Local mayors were “systematically left on their own” to face down the far right during the turbulent post-reunification period, Kahane told news channel NTV.

Last September, anti-immigration party Alternative for Germany (AfD) became the strongest party in Saxony in federal parliament elections, raking in 27 percent of the vote.

– ‘Complete denial’ –

Berlin-based political scientist Dieter Rucht argues that other regions in former East Germany like Thuringia or Mecklenburg offer ground just as fertile as Saxony’s for the far right.

But “Saxony is unusual because the parties in power in the state, especially the CDU, completely denied the problem for a long time,” he explains.

What’s more, the region suffered heavily as waves of people — some 750,000 since 1989 — moved away in the wake of reunification.

“They left, and there’s a whole missing generation in Saxony, especially in rural areas,” lamented state integration minister Petra Koepping to the Sueddeutsche Zeitung daily.
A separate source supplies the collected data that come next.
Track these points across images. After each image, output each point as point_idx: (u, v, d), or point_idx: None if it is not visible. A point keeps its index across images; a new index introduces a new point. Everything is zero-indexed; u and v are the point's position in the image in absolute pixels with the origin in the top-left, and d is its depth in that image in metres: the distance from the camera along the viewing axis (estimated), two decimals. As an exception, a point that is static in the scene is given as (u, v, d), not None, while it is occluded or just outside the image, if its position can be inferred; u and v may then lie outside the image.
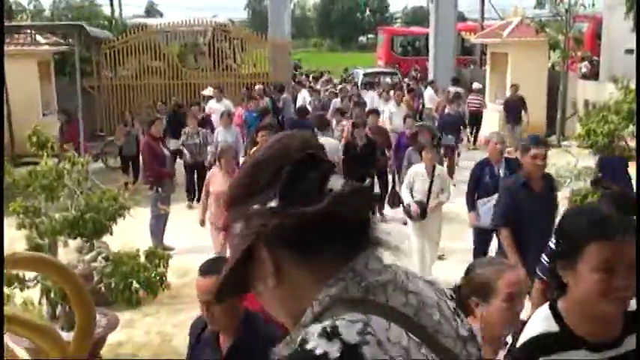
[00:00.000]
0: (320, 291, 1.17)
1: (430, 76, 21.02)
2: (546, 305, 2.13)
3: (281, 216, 1.16)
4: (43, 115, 16.42)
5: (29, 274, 5.52)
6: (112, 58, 19.13)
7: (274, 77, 19.43)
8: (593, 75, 20.06)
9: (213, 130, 12.47)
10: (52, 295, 5.35)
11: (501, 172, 6.96)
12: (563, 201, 7.68)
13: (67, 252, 6.79)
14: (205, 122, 13.06)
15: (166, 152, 9.45)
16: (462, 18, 35.95)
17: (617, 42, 18.03)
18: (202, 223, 7.90)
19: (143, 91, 19.02)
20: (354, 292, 1.16)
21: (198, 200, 10.22)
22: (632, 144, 6.55)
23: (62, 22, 17.50)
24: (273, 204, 1.18)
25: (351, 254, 1.19)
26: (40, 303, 5.60)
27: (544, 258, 4.18)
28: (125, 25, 22.05)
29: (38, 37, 16.65)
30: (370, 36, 75.27)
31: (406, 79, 23.87)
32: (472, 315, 2.60)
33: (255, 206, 1.19)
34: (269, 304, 1.26)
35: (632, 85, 6.68)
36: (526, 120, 15.80)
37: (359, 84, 22.24)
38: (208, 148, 11.44)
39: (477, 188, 7.13)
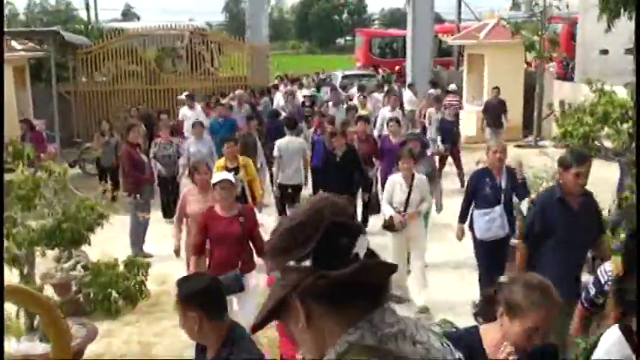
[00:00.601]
0: (341, 337, 1.40)
1: (408, 78, 21.10)
2: (616, 328, 2.06)
3: (314, 276, 1.38)
4: (20, 121, 16.23)
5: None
6: (88, 63, 18.96)
7: (252, 81, 19.40)
8: (562, 75, 20.31)
9: (185, 138, 12.19)
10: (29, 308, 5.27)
11: (503, 184, 6.60)
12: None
13: (45, 261, 6.73)
14: (177, 130, 12.75)
15: (144, 158, 9.37)
16: (439, 19, 36.23)
17: (591, 43, 18.27)
18: (177, 252, 6.96)
19: (121, 97, 18.88)
20: (369, 341, 1.38)
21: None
22: (607, 144, 6.64)
23: (38, 29, 17.35)
24: (307, 263, 1.40)
25: (371, 308, 1.41)
26: (17, 316, 5.52)
27: (590, 287, 4.16)
28: (101, 29, 21.85)
29: (13, 43, 16.45)
30: (348, 38, 75.56)
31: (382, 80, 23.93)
32: (497, 316, 2.71)
33: (292, 262, 1.42)
34: (298, 341, 1.49)
35: (607, 87, 6.78)
36: (506, 125, 15.64)
37: (337, 86, 22.24)
38: (180, 160, 10.83)
39: (474, 199, 6.76)
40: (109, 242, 9.15)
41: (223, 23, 79.90)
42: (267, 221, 8.33)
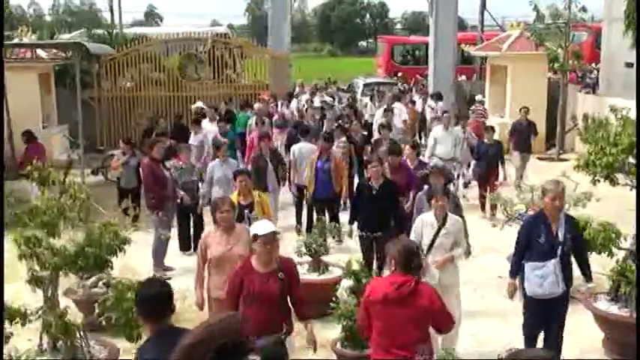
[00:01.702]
0: None
1: (430, 88, 21.01)
2: None
3: None
4: (43, 127, 16.51)
5: (31, 308, 5.55)
6: (112, 70, 19.16)
7: (274, 89, 19.47)
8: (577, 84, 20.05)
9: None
10: (53, 329, 5.36)
11: (560, 234, 5.84)
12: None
13: (68, 280, 6.82)
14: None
15: (167, 174, 9.38)
16: (461, 25, 35.94)
17: (617, 55, 18.08)
18: (201, 305, 6.21)
19: (143, 103, 19.04)
20: None
21: (195, 248, 8.63)
22: (632, 176, 6.57)
23: (63, 41, 17.56)
24: None
25: None
26: (41, 338, 5.61)
27: None
28: (125, 36, 22.05)
29: (39, 51, 16.71)
30: (370, 41, 75.42)
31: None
32: None
33: None
34: None
35: (632, 116, 6.72)
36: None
37: (359, 96, 22.20)
38: (201, 187, 9.74)
39: (528, 249, 5.97)
40: (131, 257, 9.25)
41: (245, 26, 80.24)
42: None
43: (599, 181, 6.61)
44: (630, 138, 6.14)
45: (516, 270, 6.10)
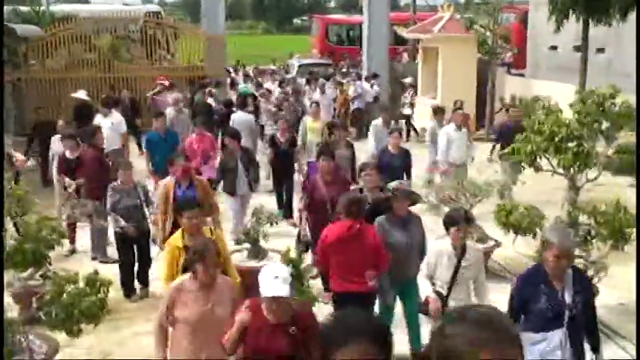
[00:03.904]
0: None
1: (364, 69, 21.25)
2: None
3: None
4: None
5: None
6: (40, 51, 18.59)
7: (209, 71, 19.31)
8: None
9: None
10: None
11: (567, 296, 4.42)
12: (489, 215, 7.99)
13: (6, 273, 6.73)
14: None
15: (109, 163, 9.18)
16: (395, 3, 36.24)
17: (542, 38, 18.77)
18: None
19: (74, 85, 18.56)
20: None
21: (142, 285, 8.02)
22: (554, 162, 6.96)
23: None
24: None
25: None
26: None
27: None
28: (53, 14, 21.35)
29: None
30: (304, 18, 75.14)
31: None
32: None
33: None
34: None
35: (555, 101, 7.09)
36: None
37: (294, 76, 22.27)
38: (148, 210, 8.04)
39: (525, 313, 4.55)
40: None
41: (177, 3, 78.62)
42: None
43: (524, 167, 6.96)
44: (552, 127, 6.49)
45: None
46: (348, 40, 32.93)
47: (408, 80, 18.93)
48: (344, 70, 23.56)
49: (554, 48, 18.69)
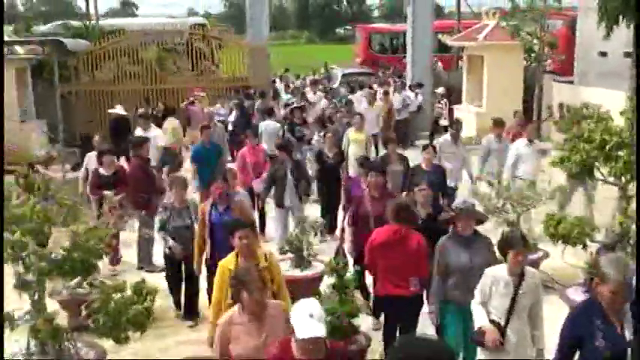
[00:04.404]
0: None
1: (408, 78, 21.12)
2: None
3: None
4: (22, 121, 16.42)
5: (19, 313, 5.61)
6: (89, 64, 19.04)
7: (253, 81, 19.48)
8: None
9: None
10: (42, 333, 5.43)
11: (627, 333, 3.98)
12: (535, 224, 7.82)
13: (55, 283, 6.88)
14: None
15: (154, 172, 9.37)
16: (439, 11, 35.97)
17: (591, 44, 18.34)
18: None
19: (122, 97, 18.96)
20: None
21: (190, 315, 7.75)
22: (604, 170, 6.78)
23: (41, 38, 17.39)
24: None
25: None
26: (28, 341, 5.68)
27: None
28: (101, 28, 21.86)
29: (16, 46, 16.55)
30: (348, 27, 75.30)
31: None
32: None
33: None
34: None
35: (606, 108, 6.92)
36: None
37: (337, 86, 22.24)
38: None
39: (578, 352, 4.13)
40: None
41: (223, 13, 79.69)
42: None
43: (573, 177, 6.80)
44: (602, 136, 6.33)
45: None
46: (391, 48, 32.81)
47: (440, 90, 18.75)
48: (389, 79, 23.39)
49: (603, 54, 18.25)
As elsewhere in the former GDR, those left behind often feel like second-class citizens, with a quality of life that still lags far behind western Germany.

The economic gap stings for a region that calls itself a “free state” in the mould of prosperous Bavaria, as does widespread mockery elsewhere in Germany of the thick Saxon accent.
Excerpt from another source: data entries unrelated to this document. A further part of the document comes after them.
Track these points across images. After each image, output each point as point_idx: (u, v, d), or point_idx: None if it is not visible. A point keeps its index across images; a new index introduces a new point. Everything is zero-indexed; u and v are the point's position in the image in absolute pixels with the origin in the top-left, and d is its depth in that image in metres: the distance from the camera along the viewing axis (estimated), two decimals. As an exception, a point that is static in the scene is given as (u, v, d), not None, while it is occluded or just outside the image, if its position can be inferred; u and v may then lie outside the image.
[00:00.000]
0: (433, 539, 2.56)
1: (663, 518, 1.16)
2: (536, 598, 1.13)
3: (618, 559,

“Whole swathes of society are disoriented because they’ve lost their sense of direction, their ideological stability” following the disappearance of the former communist regime, says Frank Richter, director of the Saxon branch of the nationwide Centre for Political Education.

Combined with the population’s struggles to adapt to the liberal economic structures of the west, that means “right-wing nationalism is especially seductive” to Saxons, he judges.

In that respect, the state has a lot in common politically with Central European nations like neighbour Poland and Hungary.

That sentiment was cheered by a thousand-strong crowd of demonstrators in the centre of Chemnitz Thursday when a speaker hailed the anti-migrant policies of the “Visegrad group” that also includes the Czech Republic and Slovakia.